DOCUMENT SECTION:

2. "THE CONDITION OF THIS OBLIGATION IS SUCH, that whereas the Principal entered into a certain development contract with [governmental entity], numbered as shown above and hereto attached."
3. "NOW THEREFORE, if the Principal shall promptly make payment to all persons supplying labor and material in the prosecution of the construction or design work provided for in the development contract, and any and all duly authorized modifications of the contract that may hereafter be made, notice of which modifications to the surety being hereby waived, then this obligation to be void; otherwise to remain in full force and virtue."
4. "IN WITNESS WHEREOF, the above bounden parties have executed this instrument under their several seals on the date indicated above, the name and corporate seal of each corporate party being hereto affixed and these presents duly signed by its undersigned representative, pursuant to authority of its governing body." Appropriate places for execution by the surety and principal shall be provided.
(8) In any suit brought or defended under the provisions of this subsection, the presiding judge may allow reasonable attorneys' fees to the attorney representing the prevailing party. Attorneys' fees under this subdivision are to be taxed as part of the court costs and shall be payable by the losing party upon a finding that there was an unreasonable refusal by the losing party to fully resolve the matter which constituted the basis of the suit or the basis of the defense. For purposes of this subdivision, the term "prevailing party" means a party plaintiff or third‑party plaintiff who obtains a judgment of at least fifty percent (50%) of the monetary amount sought in a claim or a party defendant or third‑party defendant against whom a claim is asserted which results in a judgment of less than fifty percent (50%) of the amount sought in the claim defended. Notwithstanding the provisions of this subdivision, if an offer of judgment is served in accordance with G.S. 1A‑1, Rule 68, a "prevailing party" is an offeree who obtains judgment in an amount more favorable than the last offer or is an offeror against whom judgment is rendered in an amount less favorable than the last offer.
(9) The obligations and lien rights set forth in Article 2 of Chapter 44A of the General Statutes shall apply to a project awarded under this section to the extent of any property interests held by the private developer in the project. For purposes of applying the provisions of Article 2 of Chapter 44A of the General Statutes, the private developer shall be deemed the owner to the extent of that private developer's ownership interest. This subdivision shall not be construed as making the provisions of Article 2 of Chapter 44A of the General Statutes apply to governmental entities or public buildings to the extent of any property interest held by the governmental entity in the building.

ACTIVITIES:
**1.** Translate this sentence from the statute excerpt on development contract bonds into Spanish: "For purposes of applying the provisions of Article 2 of Chapter 44A of the General Statutes, the private developer shall be deemed the owner to the extent of that private developer's ownership interest."
**2.** Carry the statute excerpt on development contract bonds forward, beginning right after its final sentence.

RECORDS PROVIDED:
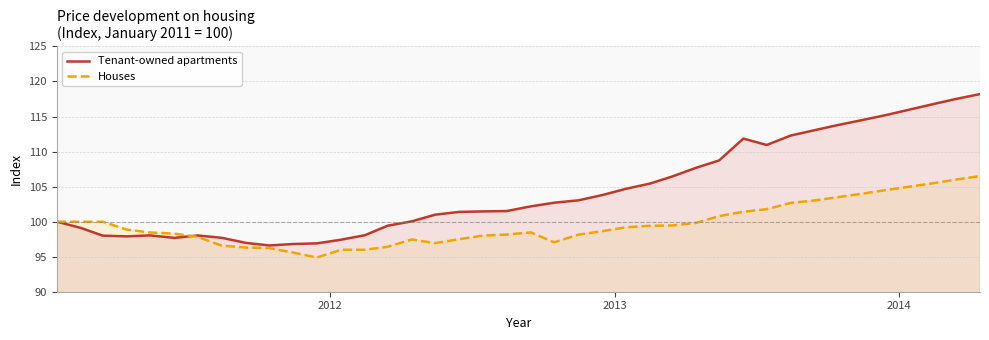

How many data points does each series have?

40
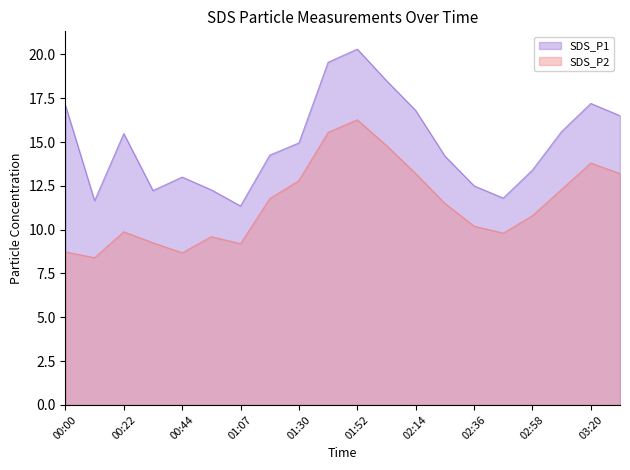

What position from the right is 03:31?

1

* * *

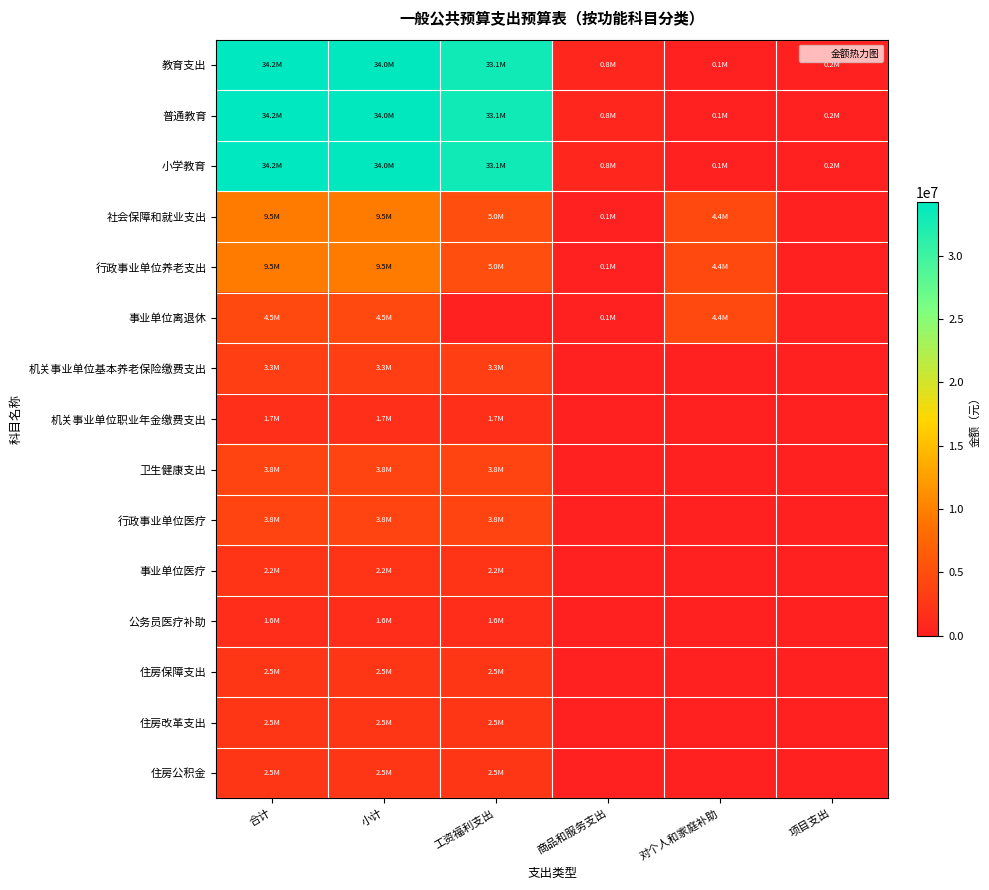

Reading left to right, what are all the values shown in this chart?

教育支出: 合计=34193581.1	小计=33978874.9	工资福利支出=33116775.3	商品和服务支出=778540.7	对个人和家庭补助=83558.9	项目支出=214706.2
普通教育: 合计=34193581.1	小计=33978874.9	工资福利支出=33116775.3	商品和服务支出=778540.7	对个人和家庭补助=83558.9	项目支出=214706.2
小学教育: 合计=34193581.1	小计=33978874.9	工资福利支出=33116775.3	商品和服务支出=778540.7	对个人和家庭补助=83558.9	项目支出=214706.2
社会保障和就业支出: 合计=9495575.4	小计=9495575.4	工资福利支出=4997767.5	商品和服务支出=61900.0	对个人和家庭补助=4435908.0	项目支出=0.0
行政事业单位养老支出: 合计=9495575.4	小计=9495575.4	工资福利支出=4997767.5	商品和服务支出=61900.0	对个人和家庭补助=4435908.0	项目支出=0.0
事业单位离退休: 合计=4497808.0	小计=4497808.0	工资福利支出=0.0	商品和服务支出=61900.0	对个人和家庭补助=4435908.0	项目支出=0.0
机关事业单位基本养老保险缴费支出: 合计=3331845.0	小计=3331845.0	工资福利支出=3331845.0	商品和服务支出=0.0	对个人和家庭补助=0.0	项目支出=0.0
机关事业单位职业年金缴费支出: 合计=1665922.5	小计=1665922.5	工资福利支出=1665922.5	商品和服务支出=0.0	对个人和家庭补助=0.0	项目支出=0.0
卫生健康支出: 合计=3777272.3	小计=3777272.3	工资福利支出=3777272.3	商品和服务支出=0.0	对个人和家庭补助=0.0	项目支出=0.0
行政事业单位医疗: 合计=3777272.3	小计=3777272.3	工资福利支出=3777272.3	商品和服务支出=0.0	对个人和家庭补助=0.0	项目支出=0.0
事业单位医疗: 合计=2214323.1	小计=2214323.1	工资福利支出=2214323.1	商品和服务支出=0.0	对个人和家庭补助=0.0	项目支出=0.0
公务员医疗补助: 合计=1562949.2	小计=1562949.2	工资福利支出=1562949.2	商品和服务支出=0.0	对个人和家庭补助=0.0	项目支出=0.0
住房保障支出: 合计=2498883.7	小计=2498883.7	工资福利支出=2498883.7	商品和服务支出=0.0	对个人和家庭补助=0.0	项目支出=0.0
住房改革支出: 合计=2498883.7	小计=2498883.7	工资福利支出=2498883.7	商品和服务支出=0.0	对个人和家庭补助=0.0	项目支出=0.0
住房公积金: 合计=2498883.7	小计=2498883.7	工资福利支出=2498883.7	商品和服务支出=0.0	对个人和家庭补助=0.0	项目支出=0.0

* * *

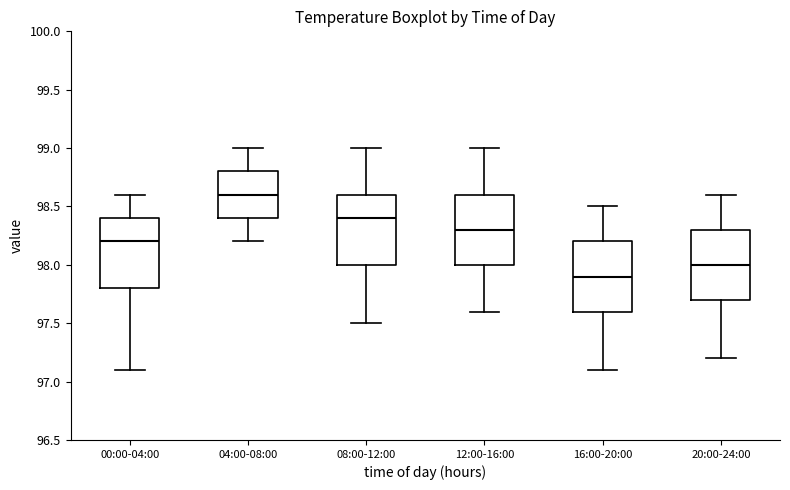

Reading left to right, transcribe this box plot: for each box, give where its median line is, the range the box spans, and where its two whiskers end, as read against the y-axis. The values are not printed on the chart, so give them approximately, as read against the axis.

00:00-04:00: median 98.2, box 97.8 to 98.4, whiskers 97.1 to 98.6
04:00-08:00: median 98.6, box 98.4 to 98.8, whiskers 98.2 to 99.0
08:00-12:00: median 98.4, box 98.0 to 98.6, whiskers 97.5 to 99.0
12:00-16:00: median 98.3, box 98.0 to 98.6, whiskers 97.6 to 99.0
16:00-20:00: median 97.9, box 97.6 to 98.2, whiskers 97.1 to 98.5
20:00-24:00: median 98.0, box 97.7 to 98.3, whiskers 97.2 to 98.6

ANSWERS BELOW:
**1.** A efectos de aplicar las disposiciones del Artículo 2 del Capítulo 44A de los Estatutos Generales, se considerará al promotor privado como propietario en la medida de la participación de propiedad de dicho promotor privado.

**2.**
(h) The governmental entity shall determine its programming requirements for facilities to be constructed under this section and shall determine the form in which private developers may submit their qualifications. The governmental entity shall advertise a notice for interested private developers to submit qualifications in a newspaper having general circulation within the county in which the governmental entity is located. Prior to the submission of qualifications, the governmental entity shall make available, in whatever form it deems appropriate, the programming requirements for facilities included in the public‑private project. Any private developer submitting qualifications shall include the following:
(1) Evidence of financial stability. However, "trade secrets" as that term is defined in G.S. 66‑152(3) shall be exempt from disclosure under Chapter 132 of the General Statutes.
(2) Experience with similar projects.
(3) Explanation of project team selection by either listing of licensed contractors, licensed subcontractors, and licensed design professionals whom the private developer proposes to use for the project's design and construction or a statement outlining a strategy for open contractor and subcontractor selection based upon the provisions of this Article.
(4) Statement of availability to undertake the public‑private project and projected time line for project completion.
(5) Any other information required by the governmental entity.
(i) Based upon the qualifications package submitted by the private developers and any other information required by the governmental entity, the governmental entity may select one or more private developers with whom to negotiate the terms and conditions of a contract to perform the public‑private project. The governmental entity shall advertise the terms of the proposed contract to be entered into by the governmental entity in a newspaper having general circulation within the county in which the governmental entity is located at least 30 days prior to entering into the development contract. If the governmental entity is a public body under Article 33C of this Chapter, the development contract shall be considered in an open meeting of that public body following a public hearing on the proposed development contract. Notice of the public hearing shall be published in the same notice as the advertisement of the terms under this subsection.
(j) The governmental entity shall make available a summary of the development contract terms which shall include a statement of how to obtain a copy of the complete development contract.
(k) Leases entered into under this section are subject to approval as follows:
(1) If a capital lease or operating lease is entered into by a unit of local government as defined in G.S. 159‑7, that capital lease or operating lease is subject to approval by the local government commission under Article 8 of Chapter 159 of the General Statutes if it meets the standards set out in G.S. 159‑148(a)(1), 159‑148(a)(2), and 159‑148(a)(3), 159‑148(a)(4) or 159‑153. For purposes of determining whether the standards set out in G.S. 159‑148(a)(3) have been met, only the five hundred thousand dollar ($500,000) threshold applies.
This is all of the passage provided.